A year ago Chivalry finished ninth in this hugely competitive handicap, but was second of his group in one of those frustrating Newmarket events which split in two and give you two separate races at the same time. The target was set, and despite worries about the fast ground (although not as fast as last year’s track record), which saw him ease to 14-1 in the betting, Chivalry was always a close-up threat yesterday.
Thankfully there was no repeat of the frequent “twin race” fiasco and all 34 runners came up the centre of the track in a diamond formation led by the favourite Akshar who was running too free for his own good. These early exertions took their toll and as Checkit came through to lead, the tall bay figure of Chivalry loomed up on is left and another miracle was on the cards.
As masterworks go this was a pretty tight one. For when Chivalry came on his long bay neck stuck up a shade awkwardly as a horse does when the ground is harder than the rhythm of his stride would like. It was clear that Duffield was going to need all his legendary strength. Even more so when the maroon silk figure of Michael Hills on the blinkered Adiemus could be seen coursing down on the leader.
The gap was shrinking all the way to the post although Chivalry still seemed to just have it as they flashed over the line. The still frame showed that the nods of the horses’ heads had put them so level you could only get a result by a magnifying glass. Adiemus has not won a race since setting up a four-race sequence culminating in last year’s Winter Derby on Lingfield’s Polytrack but he must take the prize here as the most gallant of losers.
For Duffield, who first rode in the race as an apprentice way back in 1967, it was a perfect vindication of his decision to keep on riding. Out of the saddle and hatless he might look his age, but up in the irons he is still a mighty engine. His style is a bit on the upright side compared to the low American style crouch epitomised by Dettori. But when George catches hold of a horse with a furlong to go, his demands with legs and arms and body and whip have compulsion about them that need no gainsaying.
This was his 78th winner of the season and in paying tribute to their 31-year partnership Prescott said afterwards: “It’s marvellous to see someone who has been at it for so long riding so wonderfully well. It is extraordinary to get on with someone for so long. I can’t get rid of George. I expect when he finally dies the Science Museum will want to open his body up and see why he can keep going for so long.”

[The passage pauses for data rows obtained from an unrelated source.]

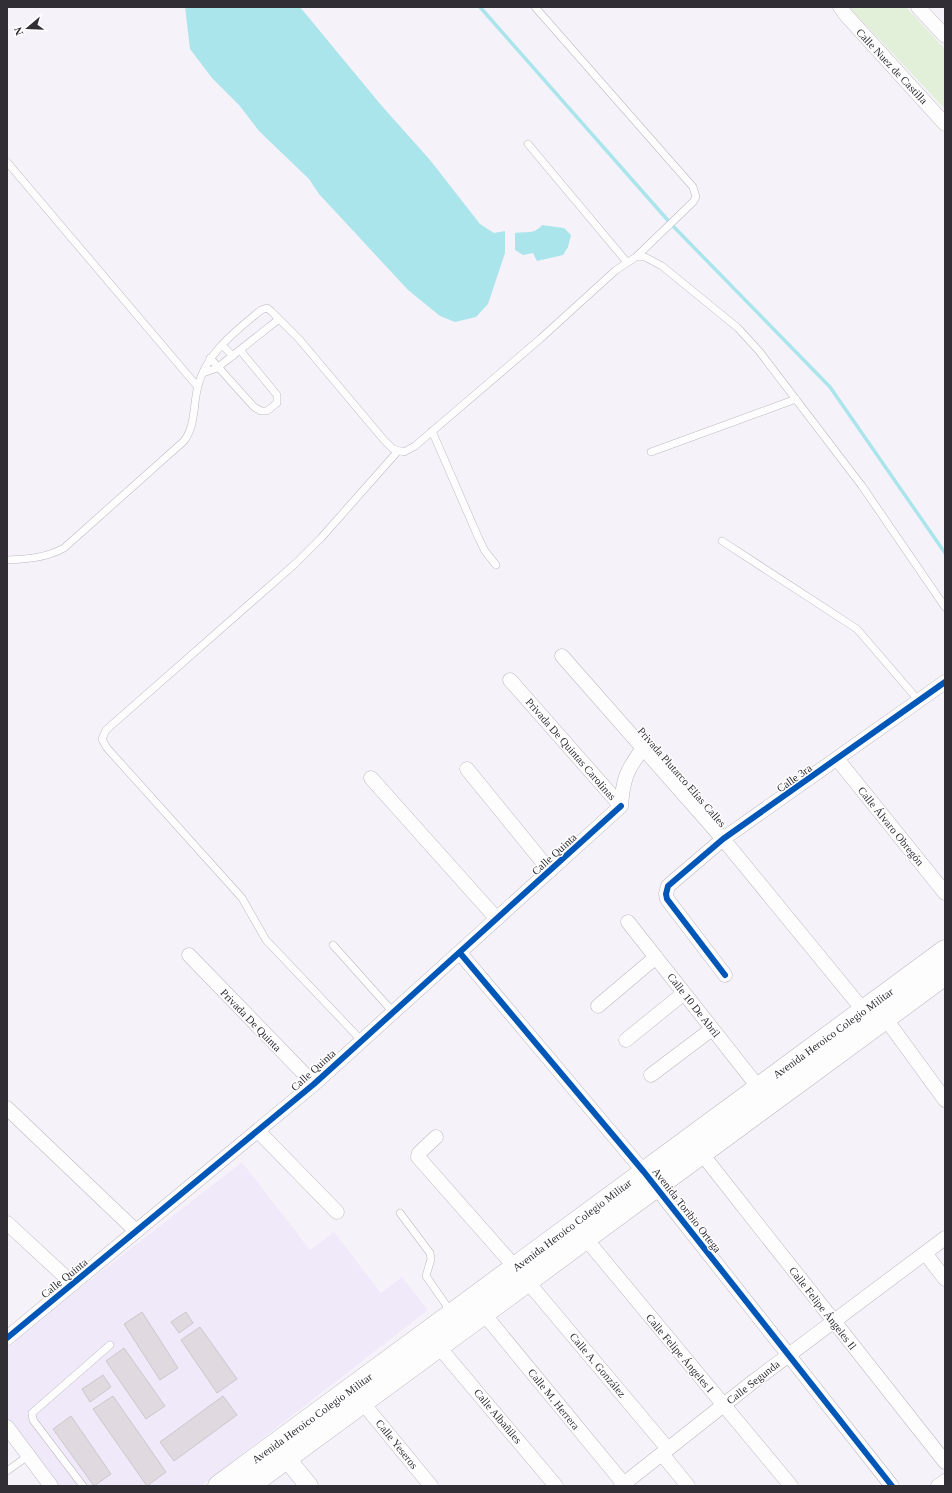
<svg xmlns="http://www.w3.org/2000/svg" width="952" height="1493" font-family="'Times New Roman',serif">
<rect width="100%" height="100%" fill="#f6f2fa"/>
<path fill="#f0e9fa" d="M 242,1162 L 310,1250 L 334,1232 L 381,1293 L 402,1277 L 428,1310 L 201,1486 L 55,1486 L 7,1425 L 7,1345 Z"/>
<path fill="#e2f0d9" d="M 849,7 L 906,7 L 945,49 L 945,109 Z"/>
<path fill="#aae5ec" d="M 185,7 L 300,7 L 381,105 L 430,160 L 480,224 L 494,233 L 505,231 L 505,253 L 488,304 L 476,317 L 455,322 L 440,316 L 408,290 L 319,194 L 309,179 L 259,131 L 239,105 L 212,78 L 190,49 Z
M 542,225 L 564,228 L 571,235 L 568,247 L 563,255 L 537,261 L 533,253 L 523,255 L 515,250 L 515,233 C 526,231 534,235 542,225 Z"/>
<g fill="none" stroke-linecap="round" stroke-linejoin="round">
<path stroke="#aae5ec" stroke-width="3.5" d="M 480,7 L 672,225 L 830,387 L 945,553"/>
</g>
<path fill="#e0dae0" stroke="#ccc7cc" d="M 142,1312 L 178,1368 L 160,1380 L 124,1324 Z
M 186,1312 L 193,1323 L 179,1333 L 171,1322 Z
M 200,1327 L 237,1379 L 217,1393 L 181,1340 Z
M 124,1348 L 165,1406 L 146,1419 L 106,1361 Z
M 103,1375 L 111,1387 L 90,1402 L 82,1389 Z
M 113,1396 L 166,1472 L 147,1486 L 93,1409 Z
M 223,1396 L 237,1415 L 174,1461 L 160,1442 Z
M 71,1416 L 111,1474 L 94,1486 L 53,1429 Z"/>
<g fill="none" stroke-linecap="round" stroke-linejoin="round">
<g stroke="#bcb8bf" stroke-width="8">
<path id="service" d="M 535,7 L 693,187 L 696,197 L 693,202 L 636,257
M 528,144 L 626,261
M 7,162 L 197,386
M 222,345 L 233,356
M 210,358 L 254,407 L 261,411 L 267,411 L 277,403 L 277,395 L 240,350
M 203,373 L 217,368 L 279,319
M 432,431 L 479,539 L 485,551 L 496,565
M 651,452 L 796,399
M 722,541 L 857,629 L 919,701
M 7,560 C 27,559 46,558 64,548 L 184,441 C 196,425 193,404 198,386 C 206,353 236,331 261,310 L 267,308 L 271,311 L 299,339 L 384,440 L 393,449 L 404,452 L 415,446 L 540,339 L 616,270 L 636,257 L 645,257 L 662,266 L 738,328 L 759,351 L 862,486 L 945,607
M 333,945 L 393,1012
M 361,1040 L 266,940 L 242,898 L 107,748 L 102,739 L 106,730 L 296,563 L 321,538 L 398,451
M 400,1213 L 430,1253 L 431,1259 L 426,1276 L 451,1312
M 7,1471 L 28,1456
M 83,1486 L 33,1420 L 32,1413 L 110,1345"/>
</g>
<g stroke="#bcb8bf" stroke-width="15">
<path id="minor" d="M 840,7 L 845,14 L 945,124
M 918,7 L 945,36
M 562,656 L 723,839 L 868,1016
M 510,680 L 621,806
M 838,760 L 945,893
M 467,769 L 550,871
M 371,778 L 497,919
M 621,806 C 623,778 627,770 643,748
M 628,922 L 759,1088
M 460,953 L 644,1172 L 892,1486
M 189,955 L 314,1084
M 725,975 L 667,899 L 666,894 L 668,886 L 723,839 L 945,682
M 598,1006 L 656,957
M 880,1011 L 945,1100
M 626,1040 L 684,993
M 651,1075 L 712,1029
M 7,1108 L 136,1231
M 258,1131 L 337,1212
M 436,1137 L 419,1153 L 418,1157 L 515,1267
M 702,1154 L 945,1462
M 7,1223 L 73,1284
M 586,1239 L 791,1486
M 925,1253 L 945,1279
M 527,1281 L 668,1449
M 484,1314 L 624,1484
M 7,1338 L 314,1084 L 621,806
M 439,1347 L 556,1486
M 362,1402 L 431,1486
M 7,1427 L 51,1486
M 662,1454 L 688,1486
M 621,1486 L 754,1381 L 945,1238
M 938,1486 L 945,1481"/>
</g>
<g stroke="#bcb8bf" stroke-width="19">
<path id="tertiary" d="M 278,1448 L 309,1486"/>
</g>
<g stroke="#bcb8bf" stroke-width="23">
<path id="primary" d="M 219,1486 L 945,951
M 248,1486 L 945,974"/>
</g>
<use href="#service" stroke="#fefdfe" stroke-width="7"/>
<use href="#minor" stroke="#fefdfe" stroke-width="14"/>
<use href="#tertiary" stroke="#fefdfe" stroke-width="18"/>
<use href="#primary" stroke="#fefdfe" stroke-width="22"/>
<g stroke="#fff" stroke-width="8">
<path id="cycleway" d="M 460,953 L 644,1172 L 892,1486
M 725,975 L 667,899 L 666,894 L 668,886 L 723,839 L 945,682
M 7,1338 L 314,1084 L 621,806"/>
</g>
<use href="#cycleway" stroke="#0057b8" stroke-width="6"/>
</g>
<g text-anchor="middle" stroke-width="3" stroke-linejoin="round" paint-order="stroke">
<g font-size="11" fill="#312e35" stroke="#fff">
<text transform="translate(892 66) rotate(47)" y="4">Calle Nuez de Castilla</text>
<text transform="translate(571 749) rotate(49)" y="4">Privada De Quintas Carolinas</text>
<text transform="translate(682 777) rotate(49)" y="4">Privada Plutarco Elías Calles</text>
<text transform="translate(794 778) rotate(-35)" y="4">Calle 3ra</text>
<text transform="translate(891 826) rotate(51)" y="4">Calle Álvaro Obregón</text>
<text transform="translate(554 854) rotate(-42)" y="4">Calle Quinta</text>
<text transform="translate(694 1005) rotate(52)" y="4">Calle 10 De Abril</text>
<text transform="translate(251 1020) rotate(46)" y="4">Privada De Quinta</text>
<text transform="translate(833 1033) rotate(-36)" y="4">Avenida Heroico Colegio Militar</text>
<text transform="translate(313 1070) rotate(-42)" y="4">Calle Quinta</text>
<text transform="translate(687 1210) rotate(52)" y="4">Avenida Toribio Ortega</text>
<text transform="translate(572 1225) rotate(-37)" y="4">Avenida Heroico Colegio Militar</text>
<text transform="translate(64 1278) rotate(-39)" y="4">Calle Quinta</text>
<text transform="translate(823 1308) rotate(52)" y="4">Calle Felipe Ángeles Il</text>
<text transform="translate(680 1353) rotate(50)" y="4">Calle Felipe Ángeles I</text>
<text transform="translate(598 1365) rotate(50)" y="4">Calle A. González</text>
<text transform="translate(753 1382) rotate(-38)" y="4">Calle Segunda</text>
<text transform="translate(554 1399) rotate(51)" y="4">Calle M. Herrera</text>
<text transform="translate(498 1416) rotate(50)" y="4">Calle Albañiles</text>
<text transform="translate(312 1418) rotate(-36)" y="4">Avenida Heroico Colegio Militar</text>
<text transform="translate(397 1444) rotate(51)" y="4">Calle Yeseros</text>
</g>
</g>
<rect width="952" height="1493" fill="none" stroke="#312e35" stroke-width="16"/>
<g transform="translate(28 28) rotate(251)" stroke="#ffffff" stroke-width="3" paint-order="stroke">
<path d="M0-3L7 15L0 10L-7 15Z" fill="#312e35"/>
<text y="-6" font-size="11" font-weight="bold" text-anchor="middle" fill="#312e35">N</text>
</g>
</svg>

As for Duffield, he contented himself by saying that as with both Quinlan Terry and Pasternak, he had got the Prescott runner to the front too early but paid tribute to the trainer. “Sir Mark is a master of getting a horse right for a big event. Full marks to the horse as he hates the ground. It’s taken him a year to get over the last time he ran on this ground. When he gets to the front he cocks his ears. But when the other horse came to me he dipped his head when it mattered.”
Chivalry began his career with a modest effort in a lowly event at Pontefract in September 2001. Two other runs at Brighton and Lingfield only revealed the merest glimmer of promise. But come Hamilton next June a new improved Chivalry was revealed with Duffield getting him home in the suitably named Unit 2 Security Classified Stakes.
Afterwards the astute watchers of the Form Book noted: “He looks likely to benefit from the shrewd placing of Sir Mark Prescott.” Three wins in the next month and now this first time out spectacular make those words ring true. Hope Graham Rock is cashing his ticket up where the winners never die.